Hell while we are on this topic, using left click to open, rename and pick up storage containers depending on where you precisely click, while being buffetted by the current, is a horrible mechanic. Please implement something like click = open, hotkey+click = pickup, doubleclick = rename.

Conclusion

Anyway the overall theme is not so much "more handholding", as this is after all a survival and exploration game, but generally "avoid requiring players to watch/read guides on what to do".

Comments

  • NasiasNasias Join Date: 2016-10-10 Member: 223024Members
    edited October 2016
    I personally thought that catching fish to eat was very intuitive. My first thought when I realised I needed to eat, was to look at the fabricator. I saw fish, and palmed my forehead in a "but of course" gesture.

    The game doesn't really have an overwhelming amount of features. And I think that adding a holding hand will take away a lot of the appeal. (Sorry, but your ideas are very hand holding).

    As for storage, that issue is really only a problem early game. My advice is just hold back the desire of greed. Just because you see a resource, doesn't mean you need to loot it. Inventory management will always be an issue, and adding additional storage options is just a bandaid fix.

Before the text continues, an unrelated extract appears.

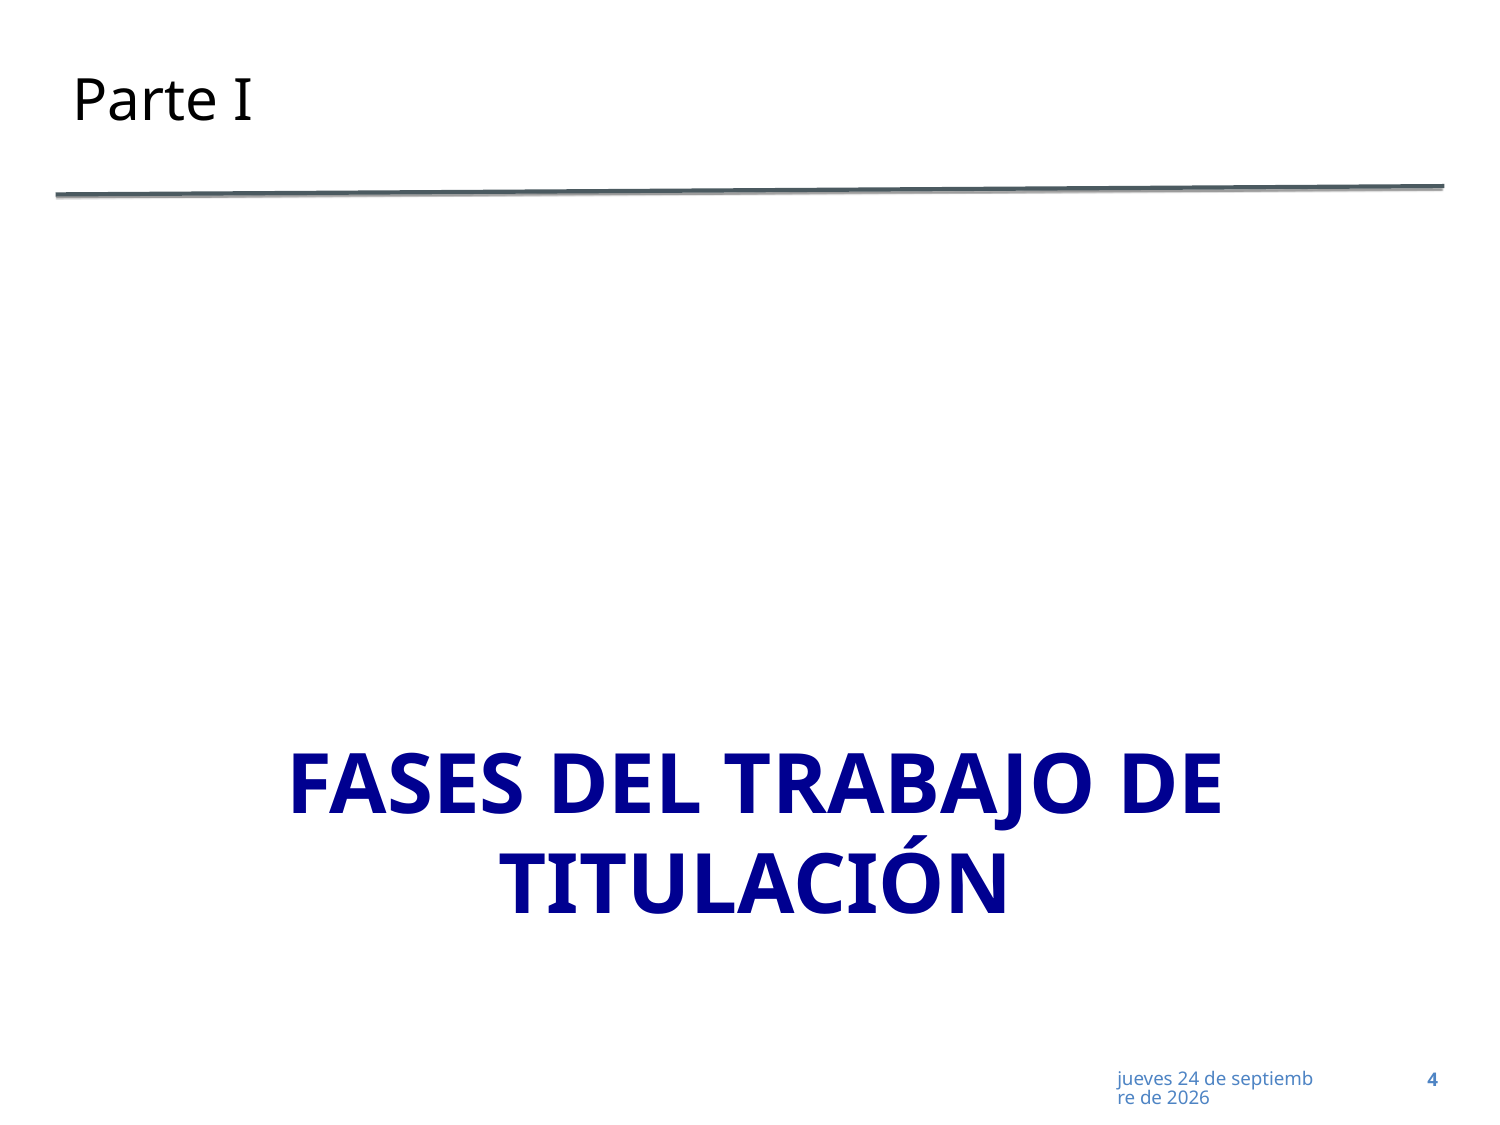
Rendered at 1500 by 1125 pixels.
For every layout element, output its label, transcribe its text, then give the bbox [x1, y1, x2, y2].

title fases del trabajo de titulación [118, 722, 1394, 1034]
text_box Parte I [57, 52, 1333, 140]
slide_number <número> [1390, 1059, 1454, 1104]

    As for the idea of finding resources, you're on an alien planet and the idea of the game is survival and exploration. If the game told you where resources were, even generally, it would sort of destroy part of the exploration. It doesn't really make much sense either. So I disagree with you on this point.
  • EvilSmooEvilSmoo Join Date: 2008-02-16 Member: 63662Members
    Nasias wrote: »
    I personally thought that catching fish to eat was very intuitive. My first thought when I realised I needed to eat, was to look at the fabricator. I saw fish, and palmed my forehead in a "but of course" gesture.

    The game doesn't really have an overwhelming amount of features. And I think that adding a holding hand will take away a lot of the appeal. (Sorry, but your ideas are very hand holding).

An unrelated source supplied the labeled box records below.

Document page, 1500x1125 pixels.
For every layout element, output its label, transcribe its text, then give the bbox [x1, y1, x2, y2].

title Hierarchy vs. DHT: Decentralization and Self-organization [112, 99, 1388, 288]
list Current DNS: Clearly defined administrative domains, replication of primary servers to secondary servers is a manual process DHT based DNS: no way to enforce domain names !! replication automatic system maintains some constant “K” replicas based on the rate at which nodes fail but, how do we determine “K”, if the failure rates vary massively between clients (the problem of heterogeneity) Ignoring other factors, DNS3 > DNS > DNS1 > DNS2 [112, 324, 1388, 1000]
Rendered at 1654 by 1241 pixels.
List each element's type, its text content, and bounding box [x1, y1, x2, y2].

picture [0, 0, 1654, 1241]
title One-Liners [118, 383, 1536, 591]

    As for storage, that issue is really only a problem early game. My advice is just hold back the desire of greed. Just because you see a resource, doesn't mean you need to loot it. Inventory management will always be an issue, and adding additional storage options is just a bandaid fix.

    As for the idea of finding resources, you're on an alien planet and the idea of the game is survival and exploration. If the game told you where resources were, even generally, it would sort of destroy part of the exploration. It doesn't really make much sense either. So I disagree with you on this point.

    The PDA states that you're supposed to find survival resources on the planet. Why would including a scanner to locate those resources not make sense? Have it give more precise instructions on how to find the nearby basic items, and vague directions for things in more distant locations.
  • ReefseekerReefseeker Finland Join Date: 2015-05-21 Member: 204740Members
    EvilSmoo wrote: »
    The PDA states that you're supposed to find survival resources on the planet. Why would including a scanner to locate those resources not make sense? Have it give more precise instructions on how to find the nearby basic items, and vague directions for things in more distant locations.

    Aye. It seems to me that the PDA is designed to enable the survival of an untrained person. So some basic guidelines should be given.

    Just look at the Aurora. They had tons of equipment and stuff. The crewmembers of the Aurora were probably setting up a very heavy industrial level mining operation, and suddenly you are the only survivor and down to the very basics chipping some limestone nodes with very basic tools and catching fish by hands. I don't think anyone living in that distant future would know what to do without some help, especially after just waking up to a smoking escape pod and general catastrophe.

    So some degree of "hand holding" should exist I think, it would make sense storywise.